> **WHAT IS REQUIRED**
Throughout the entries below, report every line where "text" is found.

[Recorded data]
=== Section Start ===

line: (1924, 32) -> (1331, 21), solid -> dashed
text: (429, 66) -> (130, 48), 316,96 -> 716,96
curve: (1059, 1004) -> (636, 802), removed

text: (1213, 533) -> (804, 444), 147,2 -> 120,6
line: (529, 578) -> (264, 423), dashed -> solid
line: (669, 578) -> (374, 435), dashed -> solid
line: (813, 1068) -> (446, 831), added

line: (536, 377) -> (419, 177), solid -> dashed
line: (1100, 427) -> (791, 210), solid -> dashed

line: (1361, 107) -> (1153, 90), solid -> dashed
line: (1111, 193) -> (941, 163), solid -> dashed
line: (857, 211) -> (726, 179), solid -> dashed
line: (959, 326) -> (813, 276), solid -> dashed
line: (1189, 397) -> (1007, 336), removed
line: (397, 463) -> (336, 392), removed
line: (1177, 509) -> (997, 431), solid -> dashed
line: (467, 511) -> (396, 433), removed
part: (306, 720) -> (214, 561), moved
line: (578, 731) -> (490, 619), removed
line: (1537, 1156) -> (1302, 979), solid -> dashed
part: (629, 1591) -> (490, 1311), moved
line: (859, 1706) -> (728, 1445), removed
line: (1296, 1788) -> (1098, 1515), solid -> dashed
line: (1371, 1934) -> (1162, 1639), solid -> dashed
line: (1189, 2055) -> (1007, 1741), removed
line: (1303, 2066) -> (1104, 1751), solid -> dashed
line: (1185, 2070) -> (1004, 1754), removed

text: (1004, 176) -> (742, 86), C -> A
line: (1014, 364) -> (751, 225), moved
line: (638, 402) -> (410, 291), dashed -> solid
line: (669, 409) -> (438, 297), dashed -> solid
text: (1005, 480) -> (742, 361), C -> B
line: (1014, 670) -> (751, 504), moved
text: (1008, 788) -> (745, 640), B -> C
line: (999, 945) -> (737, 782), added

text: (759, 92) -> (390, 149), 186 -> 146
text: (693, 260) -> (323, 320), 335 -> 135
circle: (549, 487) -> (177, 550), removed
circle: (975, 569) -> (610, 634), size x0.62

=== Section End ===

> **THE COMPLETED TASK**
text: (429, 66) -> (130, 48), 316,96 -> 716,96
text: (1213, 533) -> (804, 444), 147,2 -> 120,6
text: (1004, 176) -> (742, 86), C -> A
text: (1005, 480) -> (742, 361), C -> B
text: (1008, 788) -> (745, 640), B -> C
text: (759, 92) -> (390, 149), 186 -> 146
text: (693, 260) -> (323, 320), 335 -> 135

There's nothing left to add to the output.